虽说景肆已经到了可以当妈的年纪,但总觉得不相称,那种违和感很奇怪。
感受到周清辞的目光,景肆侧目,眼里有困惑,“怎么了?”
“没有,我看窗帘拉上没有。”
总不能说我觉得你不像孩子她妈吧。
“嗯,胳膊酸不酸?”
“不酸。”
“你嘴挺硬。”景肆唇角笑意浅浅漾开,“绮绮睡觉很黏人,她的睡姿很奇怪,总是往大人手上压,抱两个小时肯定会酸的。”
周清辞笑了笑,表情里夹带了几分被拆穿后的害羞,只能实话实说:
“好吧,其实酸死了。”
说话时抬起肩膀轻轻活动了一下,一股从上到下的麻劲让她脸色微变。
“噗——”景肆忍不住笑她。
周清辞:“?”
“坐过来一点。”
“喔~”
周清辞挪了挪位置,坐到距离景肆只有两拳左右的地方。
两人肩膀轻轻碰了一下,但很快分开了。
“把手伸出来。”
“嗯?”
“把手伸出来。”
“哦!”
伸出手,她的胳膊很细,手腕那一块骨头凸起,有种一握即碎的孱弱感。
五指纤细,每一个指甲都被磨得平整,没有美甲,没有花里胡哨,非常干净。
两秒之后,一点温热包裹而来,景肆握住了她的手。
周清辞心脏重重跳了一下,掌心传来轻缓的按揉,非常舒服。
那是景肆的手,有点受宠若惊,更多的是猝不及防。
她还从来没想过自己的上司有一天会给她按摩。
“你是因为抱绮绮才手酸的,我得给你治好了。”
景肆声音轻柔,说话时缓和的音色敲击着周清辞的耳膜。
或许是靠得近的原因,周清辞觉得自己被那股好闻的味道迷住了。
她没缩手,感受着景肆的手指在她掌心轻轻按揉,再慢慢从掌心往上,先是手腕,又到了手臂。
又痒又舒服又慌张,但又不想移开。
周清辞觉得整个人轻飘飘的,复杂的感觉围绕了她,仿佛有一缕未知的情绪在她身上每一存肌肤上散开。
“舒服点了吗?”
“舒服很多。”
“好~”景肆突然松开了手,“你就按照我这个方法给自己按一会儿吧。”
在景肆手指移开那瞬间,周清辞觉得刚刚那种飘飘然的感觉瞬间坠落了,坠入了一点不舍的泥潭里。

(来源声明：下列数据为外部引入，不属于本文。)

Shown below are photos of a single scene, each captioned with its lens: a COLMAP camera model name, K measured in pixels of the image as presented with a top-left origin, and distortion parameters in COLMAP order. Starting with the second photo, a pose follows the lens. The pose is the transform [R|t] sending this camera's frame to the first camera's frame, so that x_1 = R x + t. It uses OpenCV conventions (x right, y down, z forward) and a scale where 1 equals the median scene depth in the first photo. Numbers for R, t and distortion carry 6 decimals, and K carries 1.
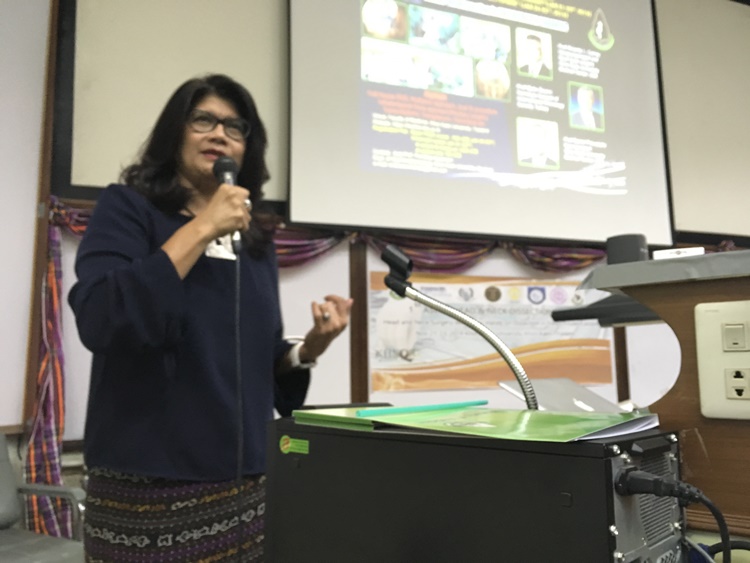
lens RADIAL K [[646.3, 0, 375.0], [0, 646.3, 281.5], [0, 0, 1]] dist [0.064335, -0.112768]
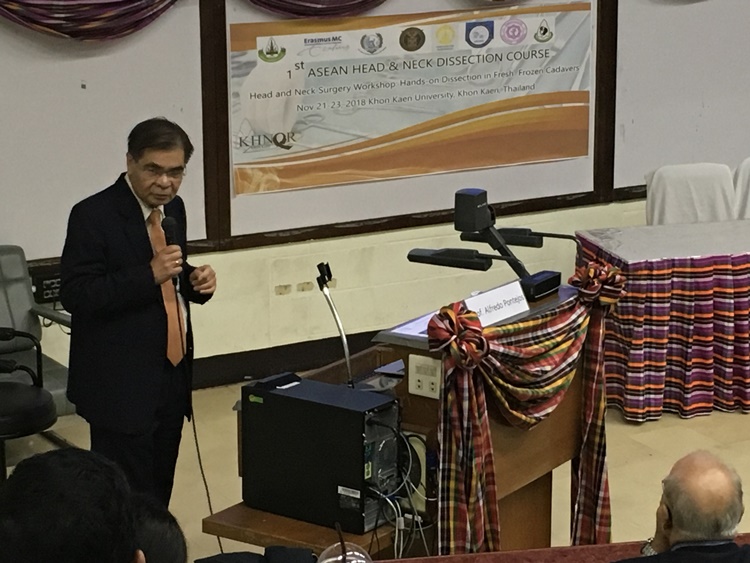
lens RADIAL K [[2050.4, 0, 375.0], [0, 2050.4, 281.5], [0, 0, 1]] dist [0.033836, 0.156318]
pose [[0.994101, -0.018463, 0.106880, -0.098072], [-0.021385, 0.932697, 0.360026, -0.581235], [-0.106333, -0.360188, 0.926800, -1.189992]]
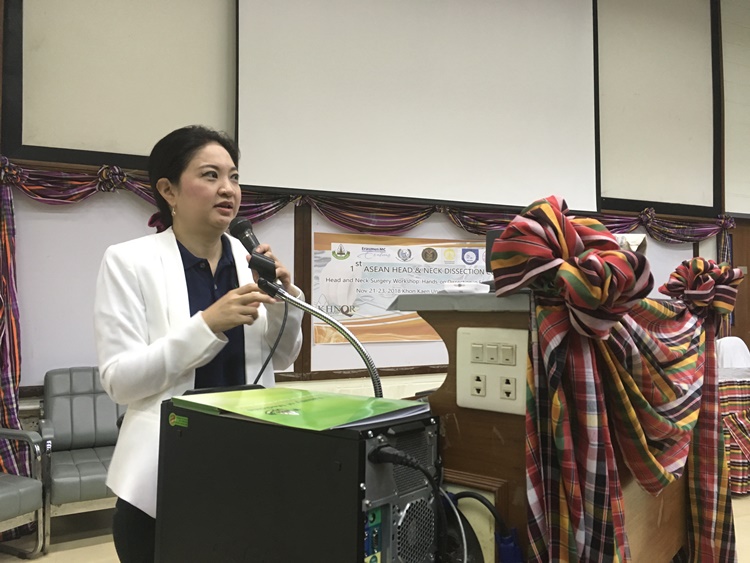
lens RADIAL K [[635.6, 0, 375.0], [0, 635.6, 281.5], [0, 0, 1]] dist [0.073787, -0.099960]
pose [[0.998425, 0.017924, 0.053166, 0.041068], [-0.022556, 0.995879, 0.087842, -0.031734], [-0.051372, -0.088903, 0.994715, -0.062746]]
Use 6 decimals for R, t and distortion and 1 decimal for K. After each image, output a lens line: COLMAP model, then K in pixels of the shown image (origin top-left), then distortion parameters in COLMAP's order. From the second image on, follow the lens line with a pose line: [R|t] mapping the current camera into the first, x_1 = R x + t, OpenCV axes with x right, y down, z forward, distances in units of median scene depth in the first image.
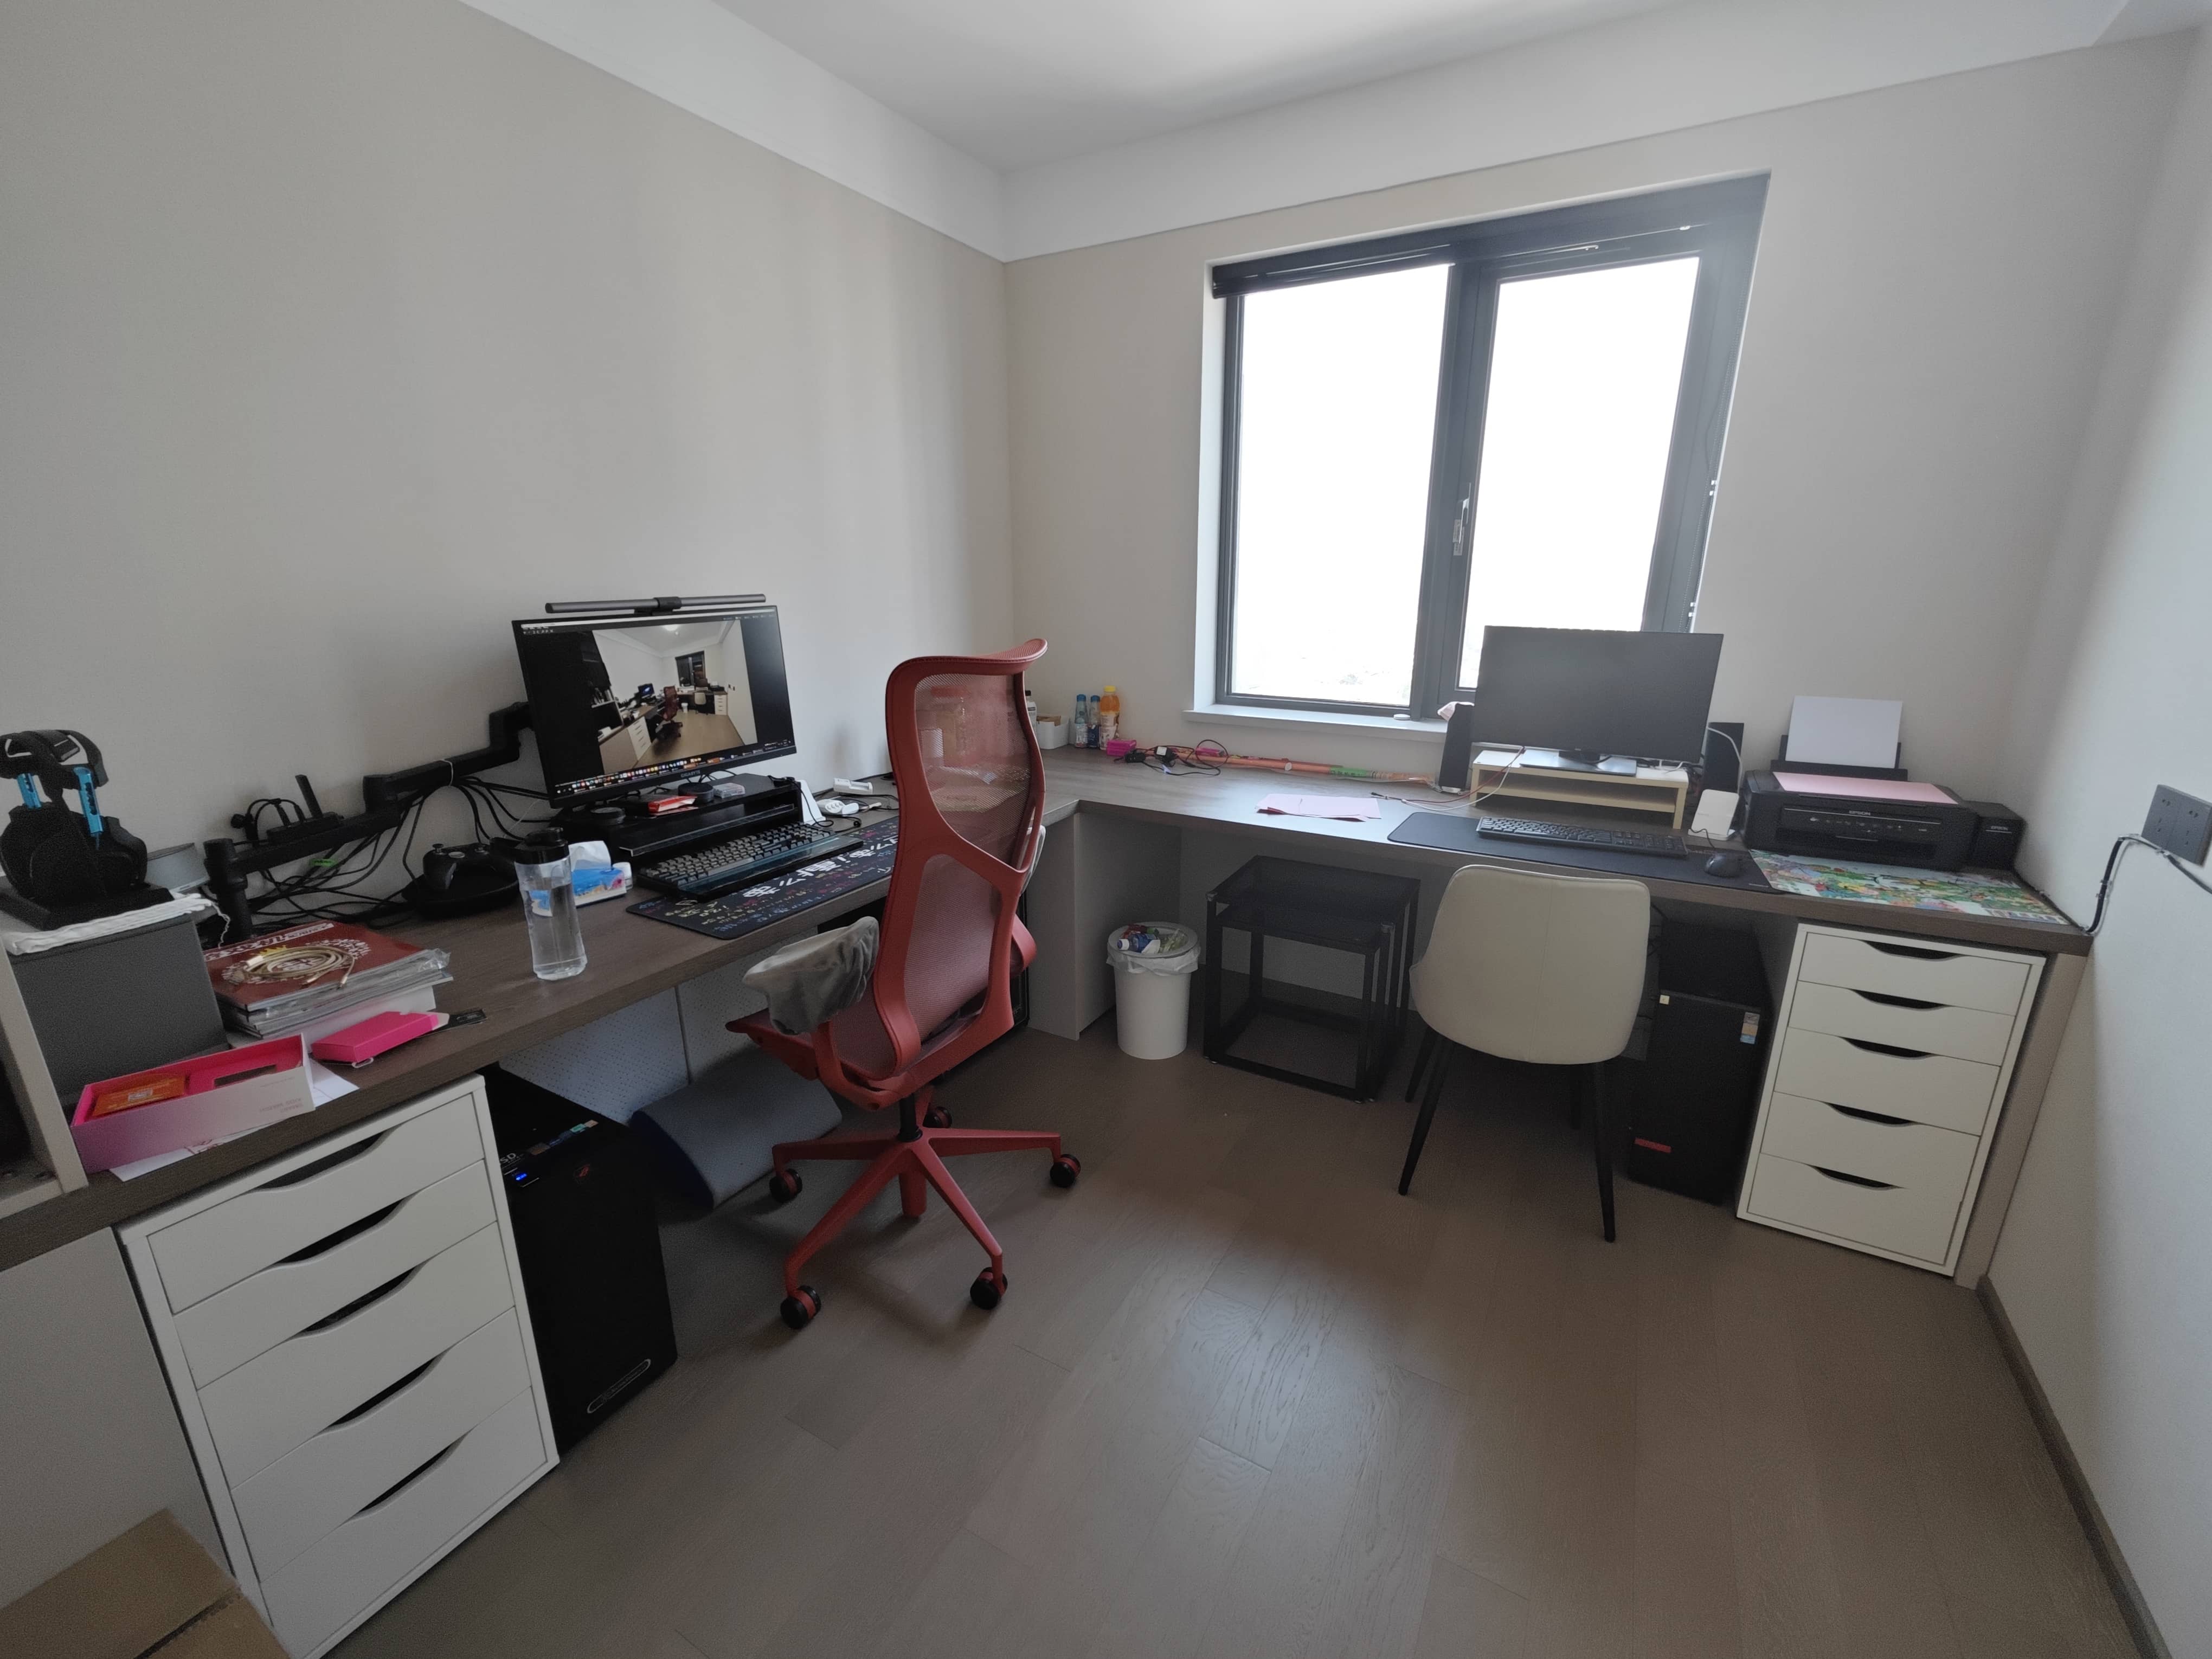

“好。”她点点头,挪回原本的位置,一只手按压着另一只,就像景肆刚刚那样,但却是截然不同的感觉了。
周清辞侧目看着车窗外,快速倒退的风景一帧一帧掠过眼前。
车子依旧平稳行驶着,她的心却无法恢复平静了。
一种强烈的迷茫情绪围绕着她,她不知道为什么。
为什么每次和景肆有肢体接触就会变得很奇怪?
都是女的,她还是直的,已经是六岁孩子妈了,在想什么?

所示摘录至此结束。